Various government agencies have advanced different hypotheses to explain the high rise.

The Meteorological department has reported that the rainfall patterns in the rift and its catchment areas are normal while the Ministry of Environment, Water and Natural Resources has blamed the rise in levels to siltation of the lakes due to degradation of the catchment areas. The media have picked some of these flawed explanations without much scrutiny.

However, scientifically, the rise in the water level of the lakes in Rift Valley is due to effects of regional tectonics influenced by the movements of global earth’s plate tectonics.

This creates near-field and far-field compressional and tensional stress fields. The near-field stress regime or earth area, will respond to the far-field stress regime, but with a time lag. In our case, the near-field is the Rift Valley responding to the pull of the Indian Ocean which is a far-field body. Near-field means a localised area affected by earth activities. Far-field means an earth area that is far away.

The East African Rift System is a narrow zone that runs from Afar in the north to Mozambique in the south in which the African “Plate” is in the process of splitting into two new tectonic “plates”, called the Somali Plate and the Nubian Plate.

DRAINING WATER

The localised Kenya Rift sector is the eastern arm of the East African Rift System. The stress field in this sector is, therefore, largely classified as near-field tensional and is characterised by open normal faults that have dips into the Rift graben. Effects of the near-field tensional fracturing arising from low stress fields result in open fractures common in Naivasha and Nakuru areas. It is through these structures that water drains into the ground.

The Rift Valley in Kenya is opening at an average rate of 2-3mm per year, varying from periods of fast extension to those of low extension.

The change in the rate of extension is controlled by the far-field plate tectonic processes occurring in the mid Indian ridge in the east and sub-duction in the Mediterranean Sea in the north. Under normal stress regime and with normal rainfall, the lake levels would be expected to maintain near constant levels that is equilibrium when the rate of drainage and input are at par.

However, during high near-field tensional stress regime and normal rainfall, ground water seepage would be reduced due to decreased porosity associated with closing of pores and fractures. Then we will experience cases of drying up lakes.

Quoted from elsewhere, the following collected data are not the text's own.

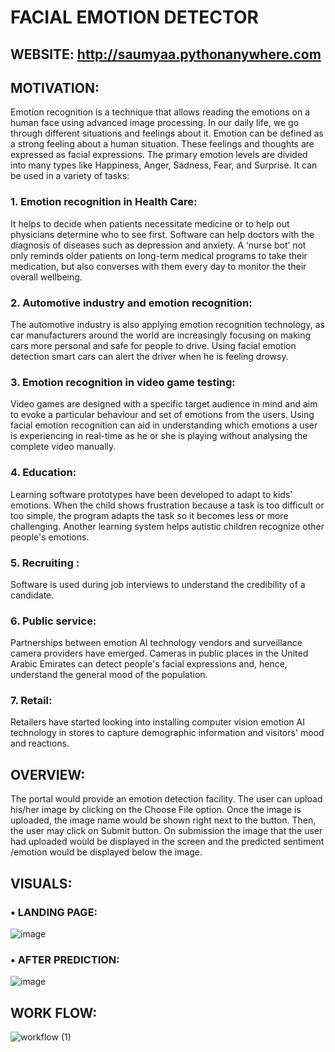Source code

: # FACIAL EMOTION DETECTOR

## WEBSITE: http://saumyaa.pythonanywhere.com

## MOTIVATION:

Emotion recognition is a technique that allows reading the emotions on a human face using advanced image processing. In our daily life, we go through different situations and feelings about it. Emotion can be defined as a strong feeling about a human situation. These feelings and thoughts are expressed as facial expressions. The primary emotion levels are divided into many types like Happiness, Anger, Sadness, Fear, and Surprise.
It can be used in a variety of tasks:
### 1.	Emotion recognition in Health Care:

It helps to decide when patients necessitate medicine or to help out physicians determine who to see first. Software can help doctors with the diagnosis of diseases such as depression and anxiety. A ‘nurse bot’ not only reminds older patients on long-term medical programs to take their medication, but also converses with them every day to monitor the their overall wellbeing.


### 2.	Automotive industry and emotion recognition:

The automotive industry is also applying emotion recognition technology, as car manufacturers around the world are increasingly focusing on making cars more personal and safe for people to drive. Using facial emotion detection smart cars can alert the driver when he is feeling drowsy.


### 3.	Emotion recognition in video game testing:

Video games are designed with a specific target audience in mind and aim to evoke a particular behaviour and set of emotions from the users. Using facial emotion recognition can aid in understanding which emotions a user is experiencing in real-time as he or she is playing without analysing the complete video manually.


### 4.	Education:

Learning software prototypes have been developed to adapt to kids’ emotions. When the child shows frustration because a task is too difficult or too simple, the program adapts the task so it becomes less or more challenging. Another learning system helps autistic children recognize other people's emotions.


### 5.	Recruiting : 

Software is used during job interviews to understand the credibility of a candidate.


### 6.	Public service:

Partnerships between emotion AI technology vendors and surveillance camera providers have emerged. Cameras in public places in the United Arabic Emirates can detect people's facial expressions and, hence, understand the general mood of the population. 


### 7.	Retail:

Retailers have started looking into installing computer vision emotion AI technology in stores to capture demographic information and visitors' mood and reactions.


## OVERVIEW:

The portal would provide an emotion detection facility. The user can upload his/her image by clicking on the Choose File option. Once the image is uploaded, the image name would be shown right next to the button. Then, the user may click on Submit button.
On submission the image that the user had uploaded would be displayed in the screen and the predicted sentiment /emotion would be displayed below the image.


## VISUALS:
### •	LANDING PAGE:

 ![image](https://user-images.githubusercontent.com/43125368/136496531-f815eb62-ae4f-40bd-9425-bad678e184a5.png)


### •	AFTER PREDICTION:

![image](https://user-images.githubusercontent.com/43125368/136496585-e68fdb0d-6a8b-4c73-b774-2e764398655c.png)


## WORK FLOW:

![workflow (1)](https://user-images.githubusercontent.com/43125368/135265589-c4453da2-f9f4-42a6-8b8d-b51fba6949ff.jpg)



 
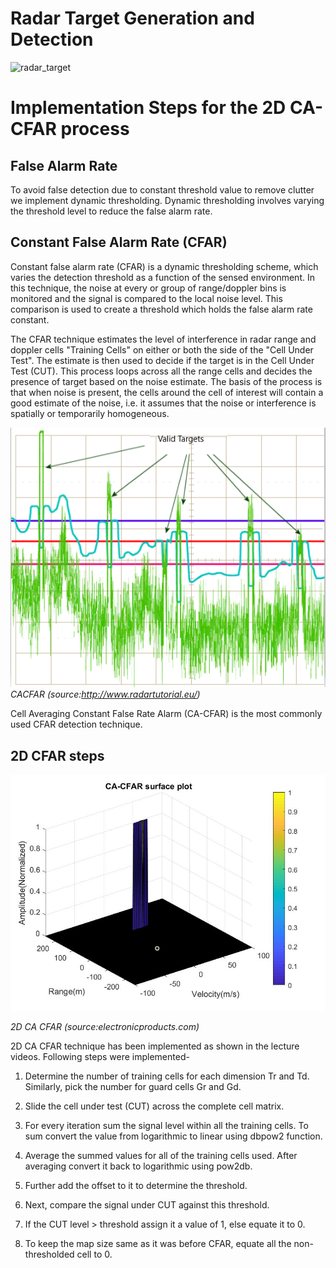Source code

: # Radar Target Generation and Detection

![radar_target](./media/radar_target)

# Implementation Steps for the 2D CA-CFAR process

## False Alarm Rate

To avoid false detection due to constant threshold value to remove clutter we implement dynamic thresholding. Dynamic thresholding involves varying the threshold level to reduce the false alarm rate.

## Constant False Alarm Rate (CFAR)
 Constant false alarm rate (CFAR) is a dynamic thresholding scheme, which varies the detection threshold as a function of the sensed environment. In this technique, the noise at every or group of range/doppler bins is monitored and the signal is compared to the local noise level. This comparison is used to create a threshold which holds the false alarm rate constant.

 The CFAR technique estimates the level of interference in radar range and doppler cells "Training Cells" on either or both the side of the "Cell Under Test". The estimate is then used to decide if the target is in the Cell Under Test (CUT). This process loops across all the range cells and decides  the presence of target based on the noise estimate. The basis of the process is that when noise is present, the cells around the cell of interest will contain a good estimate of the noise, i.e. it assumes that the noise or interference is spatially or temporarily homogeneous.

![CACFAR](./media/CACFAR)
*CACFAR (source:http://www.radartutorial.eu/)*

Cell Averaging Constant False Rate Alarm  (CA-CFAR) is the most commonly used CFAR detection technique.

 ## 2D CFAR steps
![2D CFAR](./media/CA-CFAR_plot.jpg)

*2D CA CFAR (source:electronicproducts.com)*

2D CA CFAR technique has been implemented as shown in the lecture videos. Following steps were implemented-

1. Determine the number of training cells for each dimension Tr and Td. Similarly, pick the number for guard cells Gr and Gd.

2. Slide the cell under test (CUT) across the complete cell matrix.

3. For every iteration sum the signal level within all the training cells. To sum convert the value from logarithmic to linear using dbpow2 function.

4. Average the summed values for all of the training cells used. After averaging convert it back to logarithmic using pow2db.

5. Further add the offset to it to determine the threshold.

6. Next, compare the signal under CUT against this threshold.

7. If the CUT level > threshold assign it a value of 1, else equate it to 0.

8. To keep the map size same as it was before CFAR, equate all the non-thresholded cell to 0.



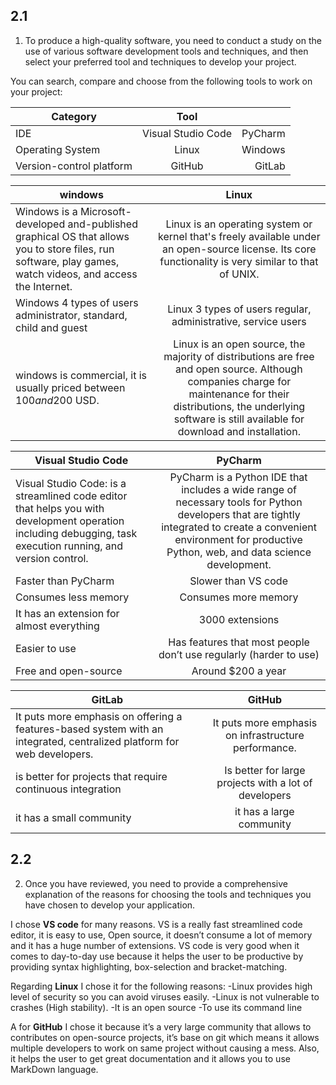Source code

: ## 2.1
1.	To produce a high-quality software, you need to conduct a study on the use of various software development tools and techniques, and then select your preferred tool and techniques to develop your project. 

You can search, compare and choose from the following tools to work on your project:

	

| Category  |      Tool     |       |
|----------|:-------------:|------:|
| IDE                      |  Visual Studio Code  | PyCharm |
| Operating System         |    Linux |   Windows|
| Version-control platform | GitHub|  GitLab |



| windows   |     Linux     |  
|----------|:-------------:|
| Windows is a Microsoft-developed and-published graphical OS that allows you to store files, run software, play games, watch videos, and access the Internet. |  Linux is an operating system or kernel that's freely available under an open-source license. Its core functionality is very similar to that of UNIX. | 
| Windows 4 types of users administrator, standard, child and guest |    Linux 3 types of users regular, administrative, service users  |   
| windows  is commercial, it is usually priced between $100 and 200$ USD. | Linux is an open source, the majority of distributions are free and open source. Although companies charge for maintenance for their distributions, the underlying software is still available for download and installation. |    


| Visual Studio Code   |      PyCharm      |  
|----------|:-------------:|
| Visual Studio Code: is a streamlined code editor that helps you with development operation including debugging, task execution running, and version control.|  PyCharm is a Python IDE that includes a wide range of necessary tools for Python developers that are tightly integrated to create a convenient environment for productive Python, web, and data science development. |
| Faster than PyCharm |    Slower than VS code   | 
| Consumes less memory |Consumes more memory |   
|  It has an extension for almost everything      | 3000 extensions|
|    Easier to use    |    Has features that most people don’t use regularly (harder to use)    |
|   Free and open-source  |      Around $200 a year    |



| GitLab    |     GitHub     |  
|----------|:-------------:| 
| It puts more emphasis on offering a features-based system with an integrated, centralized platform for web developers. |  It puts more emphasis on infrastructure performance.|  
| is better for projects that require continuous integration |    Is better for large projects with a lot of developers    |   
| it has a small community | it has a large community|    


## 2.2
2.	Once you have reviewed, you need to provide a comprehensive explanation of the reasons for choosing the tools and techniques you have chosen to develop your application.


I chose **VS code** for many reasons. VS is a really fast streamlined code editor, it is easy to use, Open source, it doesn’t consume a lot of memory and it has a huge number of extensions. VS code is very good when it comes to day-to-day use because it helps the user to be productive by providing syntax highlighting, box-selection and bracket-matching.

Regarding **Linux** I chose it for the following reasons:
-Linux provides high level of security so you can avoid viruses easily.
-Linux is not vulnerable to crashes (High stability).
-It is an open source 
-To use its command line

A for **GitHub** I chose it because it’s a very large community that allows to contributes on open-source projects, it’s base on git which means it allows multiple developers to work on same project without causing a mess. Also, it helps the user to get great documentation and it allows you to use MarkDown language.

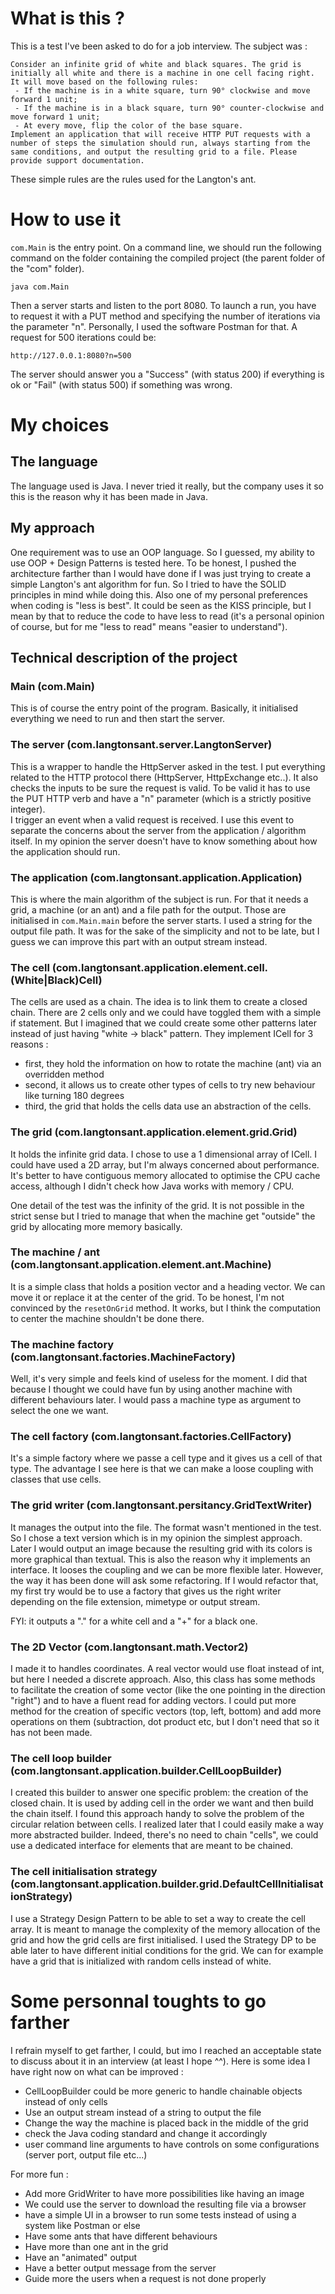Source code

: # What is this ?

This is a test I've been asked to do for a job interview.
The subject was :

    Consider an infinite grid of white and black squares. The grid is initially all white and there is a machine in one cell facing right. It will move based on the following rules:
     - If the machine is in a white square, turn 90° clockwise and move forward 1 unit;
     - If the machine is in a black square, turn 90° counter-clockwise and move forward 1 unit;
     - At every move, flip the color of the base square.
    Implement an application that will receive HTTP PUT requests with a number of steps the simulation should run, always starting from the same conditions, and output the resulting grid to a file. Please provide support documentation.

These simple rules are the rules used for the Langton's ant.

# How to use it

`com.Main` is the entry point. On a command line, we should run the following command on the folder containing the compiled project (the parent folder of the "com" folder).
```shell
java com.Main
```

Then a server starts and listen to the port 8080. To launch a run, you have to request it with a PUT method and specifying the number of iterations via the parameter "n".
Personally, I used the software Postman for that. 
A request for 500 iterations could be:

    http://127.0.0.1:8080?n=500

The server should answer you a "Success" (with status 200) if everything is ok or "Fail" (with status 500) if something was wrong.

# My choices 

## The language

The language used is Java. I never tried it really, but the company uses it so this is the reason why it has been made in Java.

## My approach

One requirement was to use an OOP language. So I guessed, my ability to use OOP + Design Patterns is tested here. To be honest, I pushed the architecture farther than I would have done if I was just trying to create a simple Langton's ant algorithm for fun.
So I tried to have the SOLID principles in mind while doing this. Also one of my personal preferences when coding is "less is best". It could be seen as the KISS principle, but I mean by that to reduce the code to have less to read (it's a personal opinion of course, but for me "less to read" means "easier to understand").

## Technical description of the project

### Main (com.Main)

This is of course the entry point of the program. Basically, it initialised everything we need to run and then start the server.

### The server (com.langtonsant.server.LangtonServer)

This is a wrapper to handle the HttpServer asked in the test. I put everything related to the HTTP protocol there (HttpServer, HttpExchange etc..). It also checks the inputs to be sure the request is valid. To be valid it has to use the PUT HTTP verb and have a "n" parameter (which is a strictly positive integer).  
I trigger an event when a valid request is received. 
I use this event to separate the concerns about the server from the application / algorithm itself. In my opinion the server doesn't have to know something about how the application should run.

### The application (com.langtonsant.application.Application)

This is where the main algorithm of the subject is run. For that it needs a grid, a machine (or an ant) and a file path for the output. Those are initialised in `com.Main.main` before the server starts. 
I used a string for the output file path. It was for the sake of the simplicity and not to be late, but I guess we can improve this part with an output stream instead.

### The cell (com.langtonsant.application.element.cell.(White|Black)Cell)

The cells are used as a chain. The idea is to link them to create a closed chain.
There are 2 cells only and we could have toggled them with a simple if statement.
But I imagined that we could create some other patterns later instead of just having "white -> black" pattern.
They implement ICell for 3 reasons : 
 - first, they hold the information on how to rotate the machine (ant) via an overridden method
 - second, it allows us to create other types of cells to try new behaviour like turning 180 degrees
 - third, the grid that holds the cells data use an abstraction of the cells.

### The grid (com.langtonsant.application.element.grid.Grid)

It holds the infinite grid data. I chose to use a 1 dimensional array of ICell. I could have used a 2D array, but I'm always concerned about performance. It's better to have contiguous memory allocated to optimise the CPU cache access, although I didn't check how Java works with memory / CPU.

One detail of the test was the infinity of the grid. It is not possible in the strict sense but I tried to manage that when the machine get "outside" the grid by allocating more memory basically.

### The machine / ant (com.langtonsant.application.element.ant.Machine)

It is a simple class that holds a position vector and a heading vector. We can move it or replace it at the center of the grid.
To be honest, I'm not convinced by the `resetOnGrid` method. It works, but I think the computation to center the machine shouldn't be done there.

### The machine factory (com.langtonsant.factories.MachineFactory)

Well, it's very simple and feels kind of useless for the moment. I did that because I thought we could have fun by using another machine with different behaviours later.
I would pass a machine type as argument to select the one we want.

### The cell factory (com.langtonsant.factories.CellFactory)

It's a simple factory where we passe a cell type and it gives us a cell of that type. The advantage I see here is that we can make a loose coupling with classes that use cells.

### The grid writer (com.langtonsant.persitancy.GridTextWriter)

It manages the output into the file. The format wasn't mentioned in the test. So I chose a text version which is in my opinion the simplest approach.
Later I would output an image because the resulting grid with its colors is more graphical than textual. This is also the reason why it implements an interface. It looses the coupling and we can be more flexible later. However, the way it has been done will ask some refactoring. If I would refactor that, my first try would be to use a factory that gives us the right writer depending on the file extension, mimetype or output stream.

FYI: it outputs a "." for a white cell and a "+" for a black one.

### The 2D Vector (com.langtonsant.math.Vector2)

I made it to handles coordinates. A real vector would use float instead of int, but here I needed a discrete approach.
Also, this class has some methods to facilitate the creation of some vector (like the one pointing in the direction "right") and to have a fluent read for adding vectors.
I could put more method for the creation of specific vectors (top, left, bottom) and add more operations on them (subtraction, dot product etc, but I don't need that so it has not been made.

### The cell loop builder (com.langtonsant.application.builder.CellLoopBuilder)

I created this builder to answer one specific problem: the creation of the closed chain. It is used by adding cell in the order we want and then build the chain itself. I found this approach handy to solve the problem of the circular relation between cells.
I realized later that I could easily make a way more abstracted builder. Indeed, there's no need to chain "cells", we could use a dedicated interface for elements that are meant to be chained.  

### The cell initialisation strategy (com.langtonsant.application.builder.grid.DefaultCellInitialisationStrategy)

I use a Strategy Design Pattern to be able to set a way to create the cell array. It is meant to manage the complexity of the memory allocation of the grid and how the grid cells are first initialised. I used the Strategy DP to be able later to have different initial conditions for the grid. We can for example have a grid that is initialized with random cells instead of white.

# Some personnal toughts to go farther

I refrain myself to get farther, I could, but imo I reached an acceptable state to discuss about it in an interview (at least I hope ^^). Here is some idea I have right now on what can be improved :
-  CellLoopBuilder could be more generic to handle chainable objects instead of only cells
- Use an output stream instead of a string to output the file
- Change the way the machine is placed back in the middle of the grid
- check the Java coding standard and change it accordingly
- user command line arguments to have controls on some configurations (server port, output file etc...) 

For more fun : 
- Add more GridWriter to have more possibilities like having an image
- We could use the server to download the resulting file via a browser
- have a simple UI in a browser to run some tests instead of using a system like Postman or else
- Have some ants that have different behaviours
- Have more than one ant in the grid
- Have an "animated" output
- Have a better output message from the server
- Guide more the users when a request is not done properly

Our sector of eastern Africa is under increased near-field stress related to changes in global stress patterns due to a decreased far-field extensional process. It is similar to being at the rear end, that is the near-field, in a convoy of cars on the highway maintaining the same distance and speed. When there is a drastic reduction of speed by the car in front (far-field), the distance (fracture openings) between the cars at the rear of the convoy (near-field) will be less because of the reaction time lag. With time, the drivers will adjust and keep the same distance and speed again (the lake levels will stay constant again).

In the current environment of increased stress, the lake levels would be expected to rise and remain high even with normal rainfall until a new steady state is reached. We should be at the peak of relative stress differential where the lake levels will stop rising. When the differential is negative lake levels will rise and when positive lake levels will go down and even dry as has happened before.

This is more of a geophysical phenomenon that we have to live with than rainfall, forests and siltation.

In order for the influence of regional and local tectonics on lake levels to be well understood, it would be important for Kenya to institute national monitoring programmes that include geodetic measurements, interferometry of Rift volcanoes, seismic monitoring, and hydrogeological monitoring.

At Geothermal Development Company, we are carrying out monitoring at the Menengai geothermal field and undertaking geohazard monitoring for the whole of Rift Valley.

Dr Simiyu is a seismologist and chief executive of Geothermal Development Company.